● **Travail demandé**
- 1) Indiquez si chacune des affirmations suivantes concorde avec le texte ci-dessous sur l'intérêt légitime, en répondant par oui ou par non et en citant les mots du texte qui tranchent. (a) Les trois conditions doivent être remplies de manière cumulative. (b) Un intérêt hypothétique suffit pour invoquer cette base juridique. (c) L'intérêt et la finalité du traitement désignent la même chose.
- 2) Recopiez, s'il vous plaît, le passage du texte ci-dessous sur l'intérêt légitime allant de « Pour pouvoir invoquer » à « ne prévalent pas. ».

● **Texte source**

★ ★ ★

Intérêt légitime

Le traitement est nécessaire aux fins des intérêts légitimes poursuivis par le responsable du traitement ou par un tiers, à moins que ne prévalent les intérêts ou les libertés et droits fondamentaux de la personne concernée qui exigent une protection des données à caractère personnel, notamment lorsque la personne concernée est un enfant (article 6.1.f) du RGPD).


Pour pouvoir invoquer cette base juridique en tant que responsable du traitement, vous devez vérifier si les 3 conditions suivantes sont remplies de manière cumulative :

  • vous, en tant que responsable du traitement, ou un tiers à qui les données sont fournies, poursuivez un intérêt légitime ;
  • le traitement de données à caractère personnel est nécessaire à la réalisation de cet intérêt légitime ;
  • les libertés et droits fondamentaux de la personne concernée ne prévalent pas.

Vous devez avoir un intérêt clair, existant et actuel (pas un intérêt hypothétique) qui s'inscrit dans le cadre de vos activités en tant que responsable du traitement ou vous avez un intérêt à court terme.

L'intérêt est différent de la finalité du traitement. Par exemple une entreprise chimique a un intérêt à garantir la santé et la sécurité de ses travailleurs. À cet égard, elle peut avoir pour finalité la mise en place de procédures d'accès spécifiques à certaines parties de l'entreprise qui s'accompagnent d'un traitement de données à caractère personnel afin de contribuer à garantir la sécurité et la santé.

Votre intérêt doit être légitime. Un intérêt est considéré comme légitime tant que vous le poursuivez de manière conforme à la réglementation en matière de protection des données d'une part, et à toute autre réglementation pertinente d'autre part.

★ ★ ★

● **Données présentées**
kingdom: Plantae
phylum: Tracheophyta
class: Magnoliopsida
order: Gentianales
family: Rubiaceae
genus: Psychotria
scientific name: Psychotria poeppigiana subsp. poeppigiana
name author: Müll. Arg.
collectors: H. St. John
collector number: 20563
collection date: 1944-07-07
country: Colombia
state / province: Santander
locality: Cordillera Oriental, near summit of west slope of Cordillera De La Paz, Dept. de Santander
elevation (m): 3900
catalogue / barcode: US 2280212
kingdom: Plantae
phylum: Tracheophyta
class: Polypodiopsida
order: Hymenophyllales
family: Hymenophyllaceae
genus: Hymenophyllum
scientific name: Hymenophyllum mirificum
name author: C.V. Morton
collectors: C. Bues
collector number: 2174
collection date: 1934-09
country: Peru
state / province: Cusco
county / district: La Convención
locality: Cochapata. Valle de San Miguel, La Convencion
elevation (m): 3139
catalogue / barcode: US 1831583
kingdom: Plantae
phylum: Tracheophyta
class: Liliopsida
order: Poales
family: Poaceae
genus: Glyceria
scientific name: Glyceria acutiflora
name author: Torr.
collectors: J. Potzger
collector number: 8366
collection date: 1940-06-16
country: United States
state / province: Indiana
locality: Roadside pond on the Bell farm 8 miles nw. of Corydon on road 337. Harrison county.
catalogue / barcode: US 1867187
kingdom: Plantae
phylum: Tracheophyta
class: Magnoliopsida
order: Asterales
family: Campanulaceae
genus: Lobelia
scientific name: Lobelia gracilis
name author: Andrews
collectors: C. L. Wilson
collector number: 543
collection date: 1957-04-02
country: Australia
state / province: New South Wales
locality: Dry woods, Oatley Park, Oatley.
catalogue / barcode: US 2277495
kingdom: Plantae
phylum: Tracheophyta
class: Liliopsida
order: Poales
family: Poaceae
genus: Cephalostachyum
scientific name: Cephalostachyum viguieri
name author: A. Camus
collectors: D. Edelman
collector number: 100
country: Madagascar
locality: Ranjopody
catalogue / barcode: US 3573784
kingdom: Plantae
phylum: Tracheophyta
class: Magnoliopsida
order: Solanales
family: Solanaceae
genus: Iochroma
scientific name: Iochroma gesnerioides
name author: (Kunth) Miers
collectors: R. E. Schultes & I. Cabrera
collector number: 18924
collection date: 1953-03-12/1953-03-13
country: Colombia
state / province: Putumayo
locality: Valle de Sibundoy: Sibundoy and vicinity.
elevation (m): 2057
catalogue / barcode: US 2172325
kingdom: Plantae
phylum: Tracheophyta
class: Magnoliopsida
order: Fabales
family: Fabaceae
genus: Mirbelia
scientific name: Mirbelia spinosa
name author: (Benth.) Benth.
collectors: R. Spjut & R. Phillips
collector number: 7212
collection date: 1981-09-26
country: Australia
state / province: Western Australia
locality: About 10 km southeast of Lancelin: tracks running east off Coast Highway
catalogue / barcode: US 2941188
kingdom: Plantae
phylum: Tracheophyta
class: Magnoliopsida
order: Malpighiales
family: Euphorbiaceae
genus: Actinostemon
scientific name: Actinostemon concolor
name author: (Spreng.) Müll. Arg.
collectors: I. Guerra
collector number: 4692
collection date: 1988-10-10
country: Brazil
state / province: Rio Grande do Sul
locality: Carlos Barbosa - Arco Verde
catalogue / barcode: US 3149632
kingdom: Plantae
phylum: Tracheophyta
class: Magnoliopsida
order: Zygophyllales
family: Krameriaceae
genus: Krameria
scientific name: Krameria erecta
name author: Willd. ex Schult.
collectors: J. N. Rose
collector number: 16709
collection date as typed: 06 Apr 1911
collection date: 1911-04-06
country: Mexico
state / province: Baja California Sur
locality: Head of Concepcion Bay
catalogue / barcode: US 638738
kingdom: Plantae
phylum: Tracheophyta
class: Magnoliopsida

★ ★ ★

● **Réponses attendues**
- 1)
(a) Oui : « les 3 conditions suivantes sont remplies de manière cumulative ».
(b) Non : « Vous devez avoir un intérêt clair, existant et actuel (pas un intérêt hypothétique) ».
(c) Non : « L'intérêt est différent de la finalité du traitement. »

- 2)
Pour pouvoir invoquer cette base juridique en tant que responsable du traitement, vous devez vérifier si les 3 conditions suivantes sont remplies de manière cumulative :

  • vous, en tant que responsable du traitement, ou un tiers à qui les données sont fournies, poursuivez un intérêt légitime ;
  • le traitement de données à caractère personnel est nécessaire à la réalisation de cet intérêt légitime ;
  • les libertés et droits fondamentaux de la personne concernée ne prévalent pas.